Other findings include that pressure management occurs naturally with the extraction of hydrocarbons in CO2-EOR projects, and the revenue from selling this production can add value to (offset the costs of) a CO2 storage project. The downside is that depleted oil and gas reservoirs and other buoyant traps have been estimated to only account for about 2% of the TASR in the United States, and they could be filled with CO2 very soon after full deployment of CCS in the country. Almost all of the remainder of the nation’s CO2 storage capacity is estimated to lie inside DSFs, for which the costs of pressure management (to extract the saline water, process it, and safely dispose of it) could easily more than double current estimates of the costs of CO2 storage in these extensive formations. Some static analyses in the literature suggest that the annual cost of CO2 transport and storage could be fairly constant and quite low for at least a century of commercial-scale injection of CO2 in the United States (e.g., Dahowski et al. 2005, 2011), although other more dynamic models of the potential evolution of CO2 storage suggest that the marginal cost of CO2 storage could be increasing over time (e.g., Dooley et al. 2005b; Edmonds et al. 2007; Szulczewski et al. 2012; IEAGHG 2014). Uncertainty in the availability of CO2 storage capacity and in the storage costs could significantly contribute to uncertainty in what the full costs of commercial-scale deployment of CCS will be (Dooley et al. 2005a).

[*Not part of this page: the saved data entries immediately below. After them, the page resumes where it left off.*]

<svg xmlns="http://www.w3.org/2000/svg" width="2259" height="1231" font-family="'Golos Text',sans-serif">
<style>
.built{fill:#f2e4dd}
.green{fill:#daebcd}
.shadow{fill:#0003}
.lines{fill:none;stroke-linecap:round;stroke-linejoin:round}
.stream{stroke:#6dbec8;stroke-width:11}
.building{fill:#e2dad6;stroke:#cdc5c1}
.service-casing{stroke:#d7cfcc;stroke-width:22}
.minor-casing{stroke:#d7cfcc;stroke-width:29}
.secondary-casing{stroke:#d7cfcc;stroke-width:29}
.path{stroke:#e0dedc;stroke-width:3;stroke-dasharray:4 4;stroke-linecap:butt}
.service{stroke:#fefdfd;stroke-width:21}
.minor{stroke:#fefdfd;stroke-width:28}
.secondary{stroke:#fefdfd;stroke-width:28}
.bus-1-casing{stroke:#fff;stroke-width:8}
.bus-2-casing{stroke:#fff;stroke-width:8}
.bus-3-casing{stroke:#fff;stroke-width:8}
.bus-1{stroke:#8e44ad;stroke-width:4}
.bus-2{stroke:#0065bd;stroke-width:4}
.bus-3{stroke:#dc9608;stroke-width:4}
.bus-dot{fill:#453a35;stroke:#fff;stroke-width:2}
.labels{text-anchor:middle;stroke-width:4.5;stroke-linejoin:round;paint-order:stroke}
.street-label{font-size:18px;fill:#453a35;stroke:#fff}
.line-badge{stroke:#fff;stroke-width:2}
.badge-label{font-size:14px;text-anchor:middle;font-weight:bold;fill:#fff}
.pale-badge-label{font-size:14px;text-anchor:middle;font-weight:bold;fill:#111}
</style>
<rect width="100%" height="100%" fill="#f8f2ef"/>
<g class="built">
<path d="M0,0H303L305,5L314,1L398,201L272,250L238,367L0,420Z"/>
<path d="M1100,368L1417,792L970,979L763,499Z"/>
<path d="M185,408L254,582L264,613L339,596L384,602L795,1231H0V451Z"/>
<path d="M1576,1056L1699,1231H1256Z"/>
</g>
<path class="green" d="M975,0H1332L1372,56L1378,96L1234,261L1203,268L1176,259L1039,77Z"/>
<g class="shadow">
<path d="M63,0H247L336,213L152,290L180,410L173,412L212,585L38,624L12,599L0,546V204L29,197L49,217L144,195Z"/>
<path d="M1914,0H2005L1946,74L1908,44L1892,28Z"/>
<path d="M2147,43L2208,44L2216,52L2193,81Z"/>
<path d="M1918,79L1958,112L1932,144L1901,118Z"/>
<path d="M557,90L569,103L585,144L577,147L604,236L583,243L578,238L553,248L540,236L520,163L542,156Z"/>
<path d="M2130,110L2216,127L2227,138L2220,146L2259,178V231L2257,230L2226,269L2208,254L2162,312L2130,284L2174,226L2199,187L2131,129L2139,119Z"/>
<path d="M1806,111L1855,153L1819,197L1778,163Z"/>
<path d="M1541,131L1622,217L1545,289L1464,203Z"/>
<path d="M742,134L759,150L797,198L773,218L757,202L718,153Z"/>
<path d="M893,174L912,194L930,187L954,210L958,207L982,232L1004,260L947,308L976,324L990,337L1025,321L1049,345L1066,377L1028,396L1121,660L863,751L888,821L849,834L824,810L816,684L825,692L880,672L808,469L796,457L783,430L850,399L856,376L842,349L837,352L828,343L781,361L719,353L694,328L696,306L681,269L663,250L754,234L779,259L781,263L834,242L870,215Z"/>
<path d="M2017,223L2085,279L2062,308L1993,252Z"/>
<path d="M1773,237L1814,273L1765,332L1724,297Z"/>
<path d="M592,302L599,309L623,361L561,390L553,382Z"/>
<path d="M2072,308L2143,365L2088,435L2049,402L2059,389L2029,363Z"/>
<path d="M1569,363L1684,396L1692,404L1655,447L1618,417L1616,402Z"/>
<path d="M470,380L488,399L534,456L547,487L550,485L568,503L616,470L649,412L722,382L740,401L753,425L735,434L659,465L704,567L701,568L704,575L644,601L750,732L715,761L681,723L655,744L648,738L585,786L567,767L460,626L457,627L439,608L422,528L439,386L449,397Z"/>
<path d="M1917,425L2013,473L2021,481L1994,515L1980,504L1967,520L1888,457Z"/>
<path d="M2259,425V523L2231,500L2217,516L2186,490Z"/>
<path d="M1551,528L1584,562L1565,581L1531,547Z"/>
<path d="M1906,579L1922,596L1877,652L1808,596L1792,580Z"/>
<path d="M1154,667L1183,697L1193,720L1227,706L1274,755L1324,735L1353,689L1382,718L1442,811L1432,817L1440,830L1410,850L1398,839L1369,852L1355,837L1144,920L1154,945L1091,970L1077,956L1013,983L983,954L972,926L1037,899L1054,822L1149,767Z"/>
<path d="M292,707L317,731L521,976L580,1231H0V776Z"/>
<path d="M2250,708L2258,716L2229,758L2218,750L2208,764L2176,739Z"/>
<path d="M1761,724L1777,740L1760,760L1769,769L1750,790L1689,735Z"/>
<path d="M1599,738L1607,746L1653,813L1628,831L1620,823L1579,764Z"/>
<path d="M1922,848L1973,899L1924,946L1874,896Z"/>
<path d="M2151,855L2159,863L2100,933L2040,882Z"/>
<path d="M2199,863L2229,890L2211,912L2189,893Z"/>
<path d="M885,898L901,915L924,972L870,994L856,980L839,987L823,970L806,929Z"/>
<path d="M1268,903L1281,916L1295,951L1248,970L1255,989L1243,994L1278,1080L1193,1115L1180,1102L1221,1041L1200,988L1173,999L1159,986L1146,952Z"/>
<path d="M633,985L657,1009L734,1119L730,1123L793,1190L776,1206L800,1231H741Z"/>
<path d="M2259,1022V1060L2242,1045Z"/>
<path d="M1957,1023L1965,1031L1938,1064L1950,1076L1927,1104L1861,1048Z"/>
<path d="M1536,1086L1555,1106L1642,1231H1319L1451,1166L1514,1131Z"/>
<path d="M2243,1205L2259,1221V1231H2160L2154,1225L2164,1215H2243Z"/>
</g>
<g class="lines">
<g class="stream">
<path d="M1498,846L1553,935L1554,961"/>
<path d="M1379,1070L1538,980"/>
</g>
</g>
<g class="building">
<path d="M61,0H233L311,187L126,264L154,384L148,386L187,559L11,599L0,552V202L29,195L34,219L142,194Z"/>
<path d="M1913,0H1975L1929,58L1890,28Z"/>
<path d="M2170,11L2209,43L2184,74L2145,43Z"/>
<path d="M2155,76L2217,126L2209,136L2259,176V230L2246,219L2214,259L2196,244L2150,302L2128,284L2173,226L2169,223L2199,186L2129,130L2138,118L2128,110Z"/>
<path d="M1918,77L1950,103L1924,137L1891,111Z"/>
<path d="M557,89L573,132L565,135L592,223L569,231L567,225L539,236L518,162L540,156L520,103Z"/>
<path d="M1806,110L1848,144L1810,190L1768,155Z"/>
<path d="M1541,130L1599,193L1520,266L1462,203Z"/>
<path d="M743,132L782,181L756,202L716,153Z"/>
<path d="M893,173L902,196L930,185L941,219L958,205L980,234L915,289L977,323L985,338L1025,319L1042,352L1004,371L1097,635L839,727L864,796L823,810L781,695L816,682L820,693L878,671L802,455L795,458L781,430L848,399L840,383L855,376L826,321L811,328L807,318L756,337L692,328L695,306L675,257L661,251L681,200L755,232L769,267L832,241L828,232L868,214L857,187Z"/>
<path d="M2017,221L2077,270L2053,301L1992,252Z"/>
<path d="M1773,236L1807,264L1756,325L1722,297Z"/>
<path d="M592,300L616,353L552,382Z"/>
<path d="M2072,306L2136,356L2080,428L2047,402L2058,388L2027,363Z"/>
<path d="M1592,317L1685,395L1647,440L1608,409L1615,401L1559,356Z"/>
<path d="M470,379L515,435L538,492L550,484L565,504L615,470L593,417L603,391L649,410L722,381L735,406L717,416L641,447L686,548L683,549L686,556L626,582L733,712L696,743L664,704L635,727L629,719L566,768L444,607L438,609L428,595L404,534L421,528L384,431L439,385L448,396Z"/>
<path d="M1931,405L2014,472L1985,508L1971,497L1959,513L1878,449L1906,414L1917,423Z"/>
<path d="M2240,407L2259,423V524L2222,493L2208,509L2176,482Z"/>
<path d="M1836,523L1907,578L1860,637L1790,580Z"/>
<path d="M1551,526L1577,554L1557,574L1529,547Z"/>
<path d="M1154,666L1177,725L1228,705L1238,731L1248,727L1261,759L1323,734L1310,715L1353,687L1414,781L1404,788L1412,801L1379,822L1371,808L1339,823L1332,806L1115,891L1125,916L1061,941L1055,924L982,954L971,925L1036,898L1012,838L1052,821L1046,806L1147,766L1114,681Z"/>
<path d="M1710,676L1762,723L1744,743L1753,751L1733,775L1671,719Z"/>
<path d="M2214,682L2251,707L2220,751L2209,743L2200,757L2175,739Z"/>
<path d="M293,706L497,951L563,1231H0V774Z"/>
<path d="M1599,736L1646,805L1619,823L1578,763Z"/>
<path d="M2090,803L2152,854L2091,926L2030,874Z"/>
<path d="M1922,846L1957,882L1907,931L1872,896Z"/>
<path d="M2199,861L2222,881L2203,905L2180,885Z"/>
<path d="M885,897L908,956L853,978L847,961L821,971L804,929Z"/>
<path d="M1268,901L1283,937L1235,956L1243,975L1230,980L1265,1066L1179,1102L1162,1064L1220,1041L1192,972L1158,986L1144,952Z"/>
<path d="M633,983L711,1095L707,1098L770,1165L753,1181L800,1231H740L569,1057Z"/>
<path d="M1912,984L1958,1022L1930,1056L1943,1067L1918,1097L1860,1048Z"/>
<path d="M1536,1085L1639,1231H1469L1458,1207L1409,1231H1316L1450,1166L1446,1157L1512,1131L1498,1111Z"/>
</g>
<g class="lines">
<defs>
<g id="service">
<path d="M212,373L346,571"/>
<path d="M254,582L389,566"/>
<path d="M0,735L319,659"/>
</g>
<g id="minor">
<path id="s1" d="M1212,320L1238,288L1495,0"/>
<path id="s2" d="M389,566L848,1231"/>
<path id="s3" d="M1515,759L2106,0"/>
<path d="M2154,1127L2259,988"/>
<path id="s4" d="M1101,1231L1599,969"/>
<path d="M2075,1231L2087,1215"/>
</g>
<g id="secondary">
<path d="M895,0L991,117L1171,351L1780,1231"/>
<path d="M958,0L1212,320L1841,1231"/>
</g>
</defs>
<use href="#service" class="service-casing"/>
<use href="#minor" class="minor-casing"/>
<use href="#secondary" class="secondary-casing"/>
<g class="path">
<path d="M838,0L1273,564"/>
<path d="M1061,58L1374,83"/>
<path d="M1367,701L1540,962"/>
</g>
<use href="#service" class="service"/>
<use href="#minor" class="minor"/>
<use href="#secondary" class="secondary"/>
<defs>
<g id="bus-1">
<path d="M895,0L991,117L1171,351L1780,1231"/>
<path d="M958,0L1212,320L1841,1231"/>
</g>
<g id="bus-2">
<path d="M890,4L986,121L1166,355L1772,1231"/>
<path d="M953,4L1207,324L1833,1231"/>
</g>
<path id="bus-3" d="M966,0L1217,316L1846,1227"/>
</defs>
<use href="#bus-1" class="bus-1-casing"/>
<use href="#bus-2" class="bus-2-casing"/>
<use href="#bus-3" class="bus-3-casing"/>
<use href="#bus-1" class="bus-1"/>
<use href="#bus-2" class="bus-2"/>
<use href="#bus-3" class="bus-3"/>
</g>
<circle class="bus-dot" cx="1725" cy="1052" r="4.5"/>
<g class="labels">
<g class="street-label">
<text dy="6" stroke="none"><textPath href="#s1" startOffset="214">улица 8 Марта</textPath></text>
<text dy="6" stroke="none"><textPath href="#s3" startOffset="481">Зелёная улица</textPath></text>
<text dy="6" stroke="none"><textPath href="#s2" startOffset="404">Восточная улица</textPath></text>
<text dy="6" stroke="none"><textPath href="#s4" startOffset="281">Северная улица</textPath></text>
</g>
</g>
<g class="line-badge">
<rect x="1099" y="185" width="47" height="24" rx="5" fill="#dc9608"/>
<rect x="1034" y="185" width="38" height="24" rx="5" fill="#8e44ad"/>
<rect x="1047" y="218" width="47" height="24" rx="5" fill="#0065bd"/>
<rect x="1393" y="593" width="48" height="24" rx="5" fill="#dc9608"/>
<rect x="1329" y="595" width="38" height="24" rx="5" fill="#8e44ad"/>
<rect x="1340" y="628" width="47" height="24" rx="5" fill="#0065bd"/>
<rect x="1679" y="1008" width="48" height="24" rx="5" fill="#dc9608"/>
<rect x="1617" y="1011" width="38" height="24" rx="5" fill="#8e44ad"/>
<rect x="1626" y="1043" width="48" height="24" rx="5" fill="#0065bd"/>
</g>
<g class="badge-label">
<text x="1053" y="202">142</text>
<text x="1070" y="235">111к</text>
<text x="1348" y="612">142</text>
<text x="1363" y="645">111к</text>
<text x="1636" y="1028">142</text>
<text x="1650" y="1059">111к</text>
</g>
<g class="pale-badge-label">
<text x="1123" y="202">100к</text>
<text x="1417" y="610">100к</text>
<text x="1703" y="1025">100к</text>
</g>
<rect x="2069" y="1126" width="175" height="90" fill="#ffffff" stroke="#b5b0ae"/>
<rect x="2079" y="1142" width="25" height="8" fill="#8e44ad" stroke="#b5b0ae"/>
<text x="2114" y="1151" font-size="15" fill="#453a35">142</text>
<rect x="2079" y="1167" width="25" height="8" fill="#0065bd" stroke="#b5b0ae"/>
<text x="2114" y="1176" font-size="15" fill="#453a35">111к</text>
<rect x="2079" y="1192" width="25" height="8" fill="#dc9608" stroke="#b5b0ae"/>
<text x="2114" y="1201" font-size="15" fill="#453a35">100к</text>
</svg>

In countries and regions that have been estimated to have sufficiently abundant CO2 storage resources (including the United States), it could be that the depletable nature of geologic CO2 storage resources will not affect storage costs as much (even after 100 years or more of commercial storage), especially if the estimated storage capacity in DSFs can be utilized with little or no active pressure management. However, investors could be hesitant to sink the necessary capital into capturing CO2 if they have reason to expect that only 10% or less of estimated volumetric capacity will be practically available (e.g., Dooley et al. 2005b; Edmonds et al. 2007; Dahowski et al. 2009), or that pressure buildup will significantly constrain storage capacity in the potential storage reservoir (e.g., Birkholzer and Zhou 2009; Szulczewski et al. 2012). This could overlap with or be in addition to the effects on investment timing of uncertainty in the possible leakage risk and/or risk of induced seismicity (Zoback and Gorelick 2012), questions concerning long-term liabilities, and other issues which are assumed away in most estimates of CO2 storage capacity and storage costs (Eide et al. 2014).

Implementation of CCS could be a necessary part of a least-cost strategy to achieve climate-change goals (IPCC 2014). Consideration of cost and capacity uncertainty could be critical for optimal deployment of CCS on a commercial scale. However, policy makers may have to make crucial decisions concerning how best to deal with CO2 emissions before any of the desirable information described in the discussion section of this review is available. Given the current state of available information and the scarcity of (data from) long-term commercial-scale CO2 storage projects, decision makers may experience considerable difficulty in ascertaining the realistic potential, the likely costs, and the most beneficial pattern of deployment of CCS as an option to reduce CO2 concentrations in the atmosphere.